We want to hug you and kiss you and love you all over!

Because, seriously, could this thing be cuter? Do you see how pink her ears are? Like a bunny rabbit’s.

Morgan picked her up and said, “I want to name her.”
My mind immediately reeled to all the names my various children have given our various animals in the past. Pink Pony. Yellow Pony. Red Pony. Purple Pony. (That was a pony phase.) Squirtle. Gastly. Haunter. (A Pokemon phase.) Duck Vader. Duck Maul. (The Star Wars phase.) Mama Tut. (An Egyptian phase.) Blossom, Bubbles, and Buttercup. (A PowerPuff Girls phase.) Kenya and Tokyo. (Apparently, a geographical phase.)
Then she said, “I want to name her Annabelle.”
I nearly fell over in shock. Then quickly leaped upon my good fortune. “That’s a wonderful name! Her name is Annabelle!”
Whew.
Annabelle wears a diaper. (Newborn size.)

Which, of course, leads to diaper changing.

A little hole has to be cut out of the diaper for her tail.

Her tail will be docked because sheep tails attract maggots and flies and are generally a nuisance. It will be done by banding the tail, which will cause it to fall off in about three weeks. (This is similar to how goats and sheep are castrated.)
I’m glad I wasn’t the one cleaning the poop off that tail.

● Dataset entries
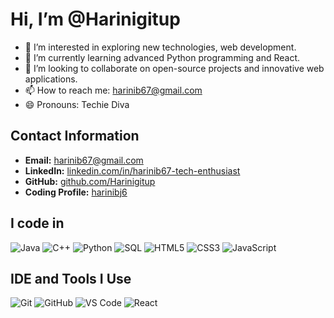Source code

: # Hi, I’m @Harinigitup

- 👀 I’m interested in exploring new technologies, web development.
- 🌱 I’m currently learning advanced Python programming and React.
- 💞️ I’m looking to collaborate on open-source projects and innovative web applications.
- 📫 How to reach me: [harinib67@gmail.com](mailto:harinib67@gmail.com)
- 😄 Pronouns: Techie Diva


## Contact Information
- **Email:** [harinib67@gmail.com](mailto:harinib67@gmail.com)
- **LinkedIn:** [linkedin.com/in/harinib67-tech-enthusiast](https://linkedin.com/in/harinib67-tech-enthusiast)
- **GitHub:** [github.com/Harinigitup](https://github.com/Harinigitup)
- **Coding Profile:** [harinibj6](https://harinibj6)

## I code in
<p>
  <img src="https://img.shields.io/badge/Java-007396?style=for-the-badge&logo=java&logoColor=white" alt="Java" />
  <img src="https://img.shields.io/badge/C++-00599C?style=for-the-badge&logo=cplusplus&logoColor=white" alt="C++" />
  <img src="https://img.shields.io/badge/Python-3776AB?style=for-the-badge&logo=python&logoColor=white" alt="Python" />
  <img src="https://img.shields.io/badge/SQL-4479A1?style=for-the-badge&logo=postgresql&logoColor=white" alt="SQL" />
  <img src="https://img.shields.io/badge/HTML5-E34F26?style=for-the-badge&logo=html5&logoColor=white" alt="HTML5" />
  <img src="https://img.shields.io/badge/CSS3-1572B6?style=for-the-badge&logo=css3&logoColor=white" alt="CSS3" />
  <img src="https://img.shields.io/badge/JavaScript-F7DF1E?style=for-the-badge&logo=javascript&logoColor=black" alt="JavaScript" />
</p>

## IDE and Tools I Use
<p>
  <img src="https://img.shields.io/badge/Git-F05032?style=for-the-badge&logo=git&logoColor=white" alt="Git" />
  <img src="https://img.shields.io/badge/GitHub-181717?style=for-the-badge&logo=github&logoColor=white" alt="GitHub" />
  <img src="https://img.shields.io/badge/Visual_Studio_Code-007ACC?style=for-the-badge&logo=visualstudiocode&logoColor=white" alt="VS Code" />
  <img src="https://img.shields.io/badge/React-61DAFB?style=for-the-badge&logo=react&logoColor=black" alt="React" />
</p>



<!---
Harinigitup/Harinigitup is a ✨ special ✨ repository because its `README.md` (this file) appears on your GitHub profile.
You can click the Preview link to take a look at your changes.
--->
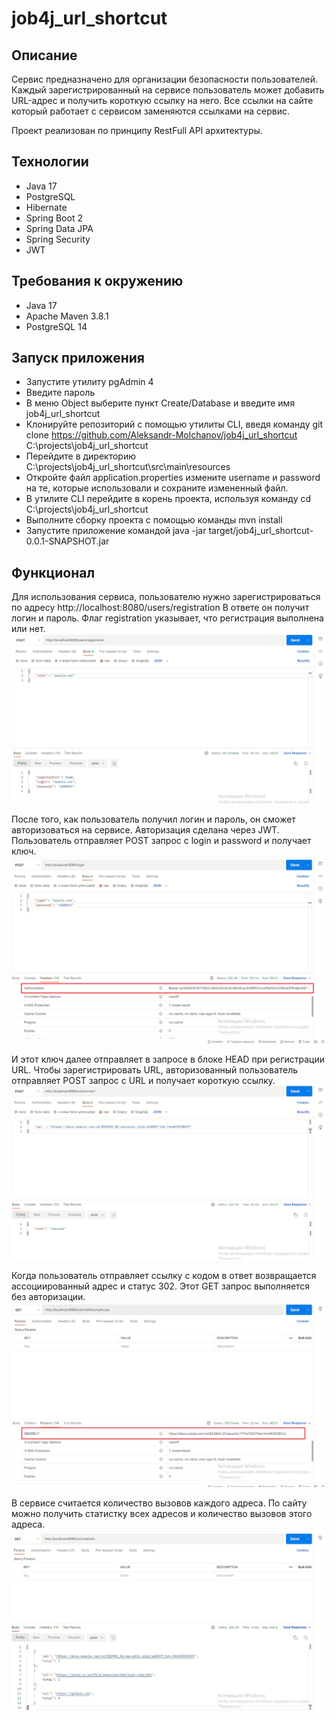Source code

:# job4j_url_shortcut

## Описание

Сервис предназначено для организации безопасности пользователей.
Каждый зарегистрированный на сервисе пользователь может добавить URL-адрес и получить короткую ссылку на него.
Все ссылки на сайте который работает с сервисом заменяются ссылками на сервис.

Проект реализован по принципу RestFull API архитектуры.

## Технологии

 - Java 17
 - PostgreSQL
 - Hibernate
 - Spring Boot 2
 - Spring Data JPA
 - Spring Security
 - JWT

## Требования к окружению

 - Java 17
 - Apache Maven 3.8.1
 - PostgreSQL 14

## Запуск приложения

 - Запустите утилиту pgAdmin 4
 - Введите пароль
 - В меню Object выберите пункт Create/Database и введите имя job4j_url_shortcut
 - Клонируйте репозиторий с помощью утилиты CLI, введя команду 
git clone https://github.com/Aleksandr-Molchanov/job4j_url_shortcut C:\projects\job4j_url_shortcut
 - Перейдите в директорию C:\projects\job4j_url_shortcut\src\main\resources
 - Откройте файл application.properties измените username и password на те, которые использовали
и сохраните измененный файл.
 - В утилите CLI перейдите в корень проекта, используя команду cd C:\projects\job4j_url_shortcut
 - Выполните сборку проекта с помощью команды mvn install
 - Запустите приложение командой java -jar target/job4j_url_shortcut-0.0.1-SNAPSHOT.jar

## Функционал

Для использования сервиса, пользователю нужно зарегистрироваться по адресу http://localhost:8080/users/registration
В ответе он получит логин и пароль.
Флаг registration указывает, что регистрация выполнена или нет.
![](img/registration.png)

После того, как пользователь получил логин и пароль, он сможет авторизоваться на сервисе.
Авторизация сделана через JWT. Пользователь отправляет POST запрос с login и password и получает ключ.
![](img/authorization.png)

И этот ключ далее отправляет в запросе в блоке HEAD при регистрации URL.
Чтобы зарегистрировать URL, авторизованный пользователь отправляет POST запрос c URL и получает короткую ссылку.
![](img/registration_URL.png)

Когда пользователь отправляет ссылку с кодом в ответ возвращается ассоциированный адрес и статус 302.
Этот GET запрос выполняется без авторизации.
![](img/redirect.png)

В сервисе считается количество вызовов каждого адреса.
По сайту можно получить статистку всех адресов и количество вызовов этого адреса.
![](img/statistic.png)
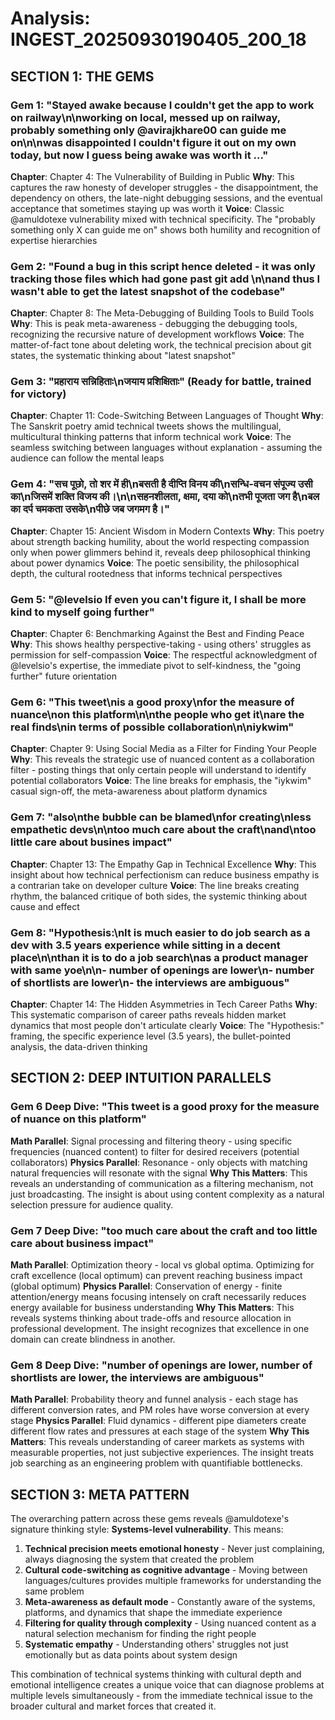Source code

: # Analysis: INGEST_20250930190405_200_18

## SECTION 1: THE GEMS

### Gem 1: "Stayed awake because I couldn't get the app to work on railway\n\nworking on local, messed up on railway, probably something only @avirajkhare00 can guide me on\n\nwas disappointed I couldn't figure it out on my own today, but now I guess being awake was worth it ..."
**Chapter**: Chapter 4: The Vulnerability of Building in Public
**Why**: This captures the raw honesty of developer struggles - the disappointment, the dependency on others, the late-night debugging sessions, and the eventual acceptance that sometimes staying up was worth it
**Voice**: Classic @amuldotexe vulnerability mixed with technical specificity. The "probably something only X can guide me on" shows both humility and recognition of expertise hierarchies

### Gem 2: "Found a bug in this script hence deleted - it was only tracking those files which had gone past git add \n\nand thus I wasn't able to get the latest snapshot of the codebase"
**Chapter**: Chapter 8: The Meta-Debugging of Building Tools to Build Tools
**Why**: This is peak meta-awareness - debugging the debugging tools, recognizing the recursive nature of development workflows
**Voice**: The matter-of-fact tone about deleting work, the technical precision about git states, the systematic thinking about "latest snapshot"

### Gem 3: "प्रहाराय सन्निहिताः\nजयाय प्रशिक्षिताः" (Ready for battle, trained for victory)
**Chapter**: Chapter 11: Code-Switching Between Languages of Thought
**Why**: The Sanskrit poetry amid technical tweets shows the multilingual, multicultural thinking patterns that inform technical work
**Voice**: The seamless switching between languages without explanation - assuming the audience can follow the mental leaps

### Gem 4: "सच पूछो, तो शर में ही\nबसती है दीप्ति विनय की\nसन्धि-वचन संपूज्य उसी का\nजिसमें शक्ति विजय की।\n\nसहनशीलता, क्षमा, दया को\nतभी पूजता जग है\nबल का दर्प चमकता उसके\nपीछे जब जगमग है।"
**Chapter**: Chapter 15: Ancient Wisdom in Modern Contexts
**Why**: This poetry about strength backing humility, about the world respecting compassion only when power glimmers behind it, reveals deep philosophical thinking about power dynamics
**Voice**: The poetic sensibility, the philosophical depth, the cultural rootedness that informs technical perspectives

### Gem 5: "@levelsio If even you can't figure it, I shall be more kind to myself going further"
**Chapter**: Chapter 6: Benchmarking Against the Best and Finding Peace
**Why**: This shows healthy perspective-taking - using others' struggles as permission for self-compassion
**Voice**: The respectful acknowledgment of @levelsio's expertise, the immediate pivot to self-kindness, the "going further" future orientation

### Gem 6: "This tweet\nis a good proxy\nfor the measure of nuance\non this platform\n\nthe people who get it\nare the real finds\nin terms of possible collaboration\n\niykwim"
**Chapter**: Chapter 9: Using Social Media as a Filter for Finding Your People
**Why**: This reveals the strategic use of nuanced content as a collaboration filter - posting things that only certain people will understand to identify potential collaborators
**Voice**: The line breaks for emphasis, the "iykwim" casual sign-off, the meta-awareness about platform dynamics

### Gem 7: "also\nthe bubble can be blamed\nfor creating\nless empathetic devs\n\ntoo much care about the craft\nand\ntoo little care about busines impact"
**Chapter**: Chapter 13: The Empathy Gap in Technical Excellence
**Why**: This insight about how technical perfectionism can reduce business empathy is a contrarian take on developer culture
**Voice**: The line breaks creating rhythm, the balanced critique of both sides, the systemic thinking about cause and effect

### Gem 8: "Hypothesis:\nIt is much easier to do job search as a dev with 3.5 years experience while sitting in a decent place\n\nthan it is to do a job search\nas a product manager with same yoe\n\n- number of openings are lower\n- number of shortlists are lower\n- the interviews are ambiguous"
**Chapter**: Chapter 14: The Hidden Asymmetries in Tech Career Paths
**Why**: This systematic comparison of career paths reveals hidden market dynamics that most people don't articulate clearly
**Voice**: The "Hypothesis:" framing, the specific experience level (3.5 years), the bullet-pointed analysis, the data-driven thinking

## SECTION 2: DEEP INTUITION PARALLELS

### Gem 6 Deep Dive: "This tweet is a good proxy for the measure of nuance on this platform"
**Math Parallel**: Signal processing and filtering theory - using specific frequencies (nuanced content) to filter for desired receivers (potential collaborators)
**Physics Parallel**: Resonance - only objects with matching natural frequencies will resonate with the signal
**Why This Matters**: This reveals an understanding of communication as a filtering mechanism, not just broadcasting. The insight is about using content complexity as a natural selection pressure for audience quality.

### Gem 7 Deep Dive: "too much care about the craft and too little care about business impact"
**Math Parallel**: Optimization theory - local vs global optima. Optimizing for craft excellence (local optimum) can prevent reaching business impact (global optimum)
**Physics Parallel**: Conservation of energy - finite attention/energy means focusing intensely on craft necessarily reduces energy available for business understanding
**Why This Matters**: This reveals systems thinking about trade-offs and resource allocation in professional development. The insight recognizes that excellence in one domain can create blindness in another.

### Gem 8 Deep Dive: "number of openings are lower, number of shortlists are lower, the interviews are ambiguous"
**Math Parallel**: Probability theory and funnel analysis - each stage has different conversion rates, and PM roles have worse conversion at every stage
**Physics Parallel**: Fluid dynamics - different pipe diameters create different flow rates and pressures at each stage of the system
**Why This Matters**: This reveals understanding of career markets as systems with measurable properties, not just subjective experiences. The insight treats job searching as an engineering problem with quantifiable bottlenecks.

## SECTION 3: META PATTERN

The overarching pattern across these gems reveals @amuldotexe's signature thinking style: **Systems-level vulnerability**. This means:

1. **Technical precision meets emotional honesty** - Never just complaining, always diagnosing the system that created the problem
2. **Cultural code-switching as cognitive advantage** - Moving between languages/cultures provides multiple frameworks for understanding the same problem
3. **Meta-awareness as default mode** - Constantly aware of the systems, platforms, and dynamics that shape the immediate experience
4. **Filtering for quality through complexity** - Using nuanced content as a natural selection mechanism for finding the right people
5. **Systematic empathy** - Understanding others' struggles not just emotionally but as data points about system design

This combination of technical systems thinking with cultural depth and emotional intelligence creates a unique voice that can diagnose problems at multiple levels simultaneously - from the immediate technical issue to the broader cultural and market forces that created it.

...

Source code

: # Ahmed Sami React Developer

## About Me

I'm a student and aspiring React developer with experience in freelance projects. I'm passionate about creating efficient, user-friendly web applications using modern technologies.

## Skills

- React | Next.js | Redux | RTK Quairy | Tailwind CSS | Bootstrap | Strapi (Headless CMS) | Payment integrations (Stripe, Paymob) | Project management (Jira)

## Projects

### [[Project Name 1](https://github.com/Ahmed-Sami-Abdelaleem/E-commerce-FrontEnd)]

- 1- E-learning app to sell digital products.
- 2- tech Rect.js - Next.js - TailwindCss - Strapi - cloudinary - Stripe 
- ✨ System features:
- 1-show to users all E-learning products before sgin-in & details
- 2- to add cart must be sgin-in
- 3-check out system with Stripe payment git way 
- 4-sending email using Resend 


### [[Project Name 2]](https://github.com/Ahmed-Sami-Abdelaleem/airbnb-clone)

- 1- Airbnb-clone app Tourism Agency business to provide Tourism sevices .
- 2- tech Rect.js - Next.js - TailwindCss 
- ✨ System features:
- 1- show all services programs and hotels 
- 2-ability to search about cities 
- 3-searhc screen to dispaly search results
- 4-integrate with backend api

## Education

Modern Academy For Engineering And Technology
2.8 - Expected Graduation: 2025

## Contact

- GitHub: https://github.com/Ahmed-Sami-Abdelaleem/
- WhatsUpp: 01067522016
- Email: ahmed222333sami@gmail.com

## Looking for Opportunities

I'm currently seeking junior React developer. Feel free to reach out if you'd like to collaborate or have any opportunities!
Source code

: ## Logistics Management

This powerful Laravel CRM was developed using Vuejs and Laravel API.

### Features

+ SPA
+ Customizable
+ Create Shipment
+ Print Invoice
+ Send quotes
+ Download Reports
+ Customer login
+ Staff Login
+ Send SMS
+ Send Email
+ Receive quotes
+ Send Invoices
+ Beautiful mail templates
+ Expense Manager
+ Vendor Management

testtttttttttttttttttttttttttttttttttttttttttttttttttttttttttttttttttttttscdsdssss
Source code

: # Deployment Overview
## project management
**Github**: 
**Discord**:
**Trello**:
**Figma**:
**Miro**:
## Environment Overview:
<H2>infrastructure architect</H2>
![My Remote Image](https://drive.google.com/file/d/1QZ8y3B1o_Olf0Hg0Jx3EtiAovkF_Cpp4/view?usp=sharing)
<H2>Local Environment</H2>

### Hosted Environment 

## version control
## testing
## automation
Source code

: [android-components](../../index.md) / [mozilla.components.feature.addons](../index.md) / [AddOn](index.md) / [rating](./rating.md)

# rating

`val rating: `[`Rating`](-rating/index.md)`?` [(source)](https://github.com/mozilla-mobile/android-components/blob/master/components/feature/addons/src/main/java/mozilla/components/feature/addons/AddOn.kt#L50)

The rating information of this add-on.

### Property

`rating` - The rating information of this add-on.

● WHAT NEEDS TO BE DONE
Update the passage about Annabelle starting at "Her tail will" and ending at "off that tail.", with "maggots" changed to "ticks".

● WRITTEN ANSWER
Her tail will be docked because sheep tails attract ticks and flies and are generally a nuisance. It will be done by banding the tail, which will cause it to fall off in about three weeks. (This is similar to how goats and sheep are castrated.)
I’m glad I wasn’t the one cleaning the poop off that tail.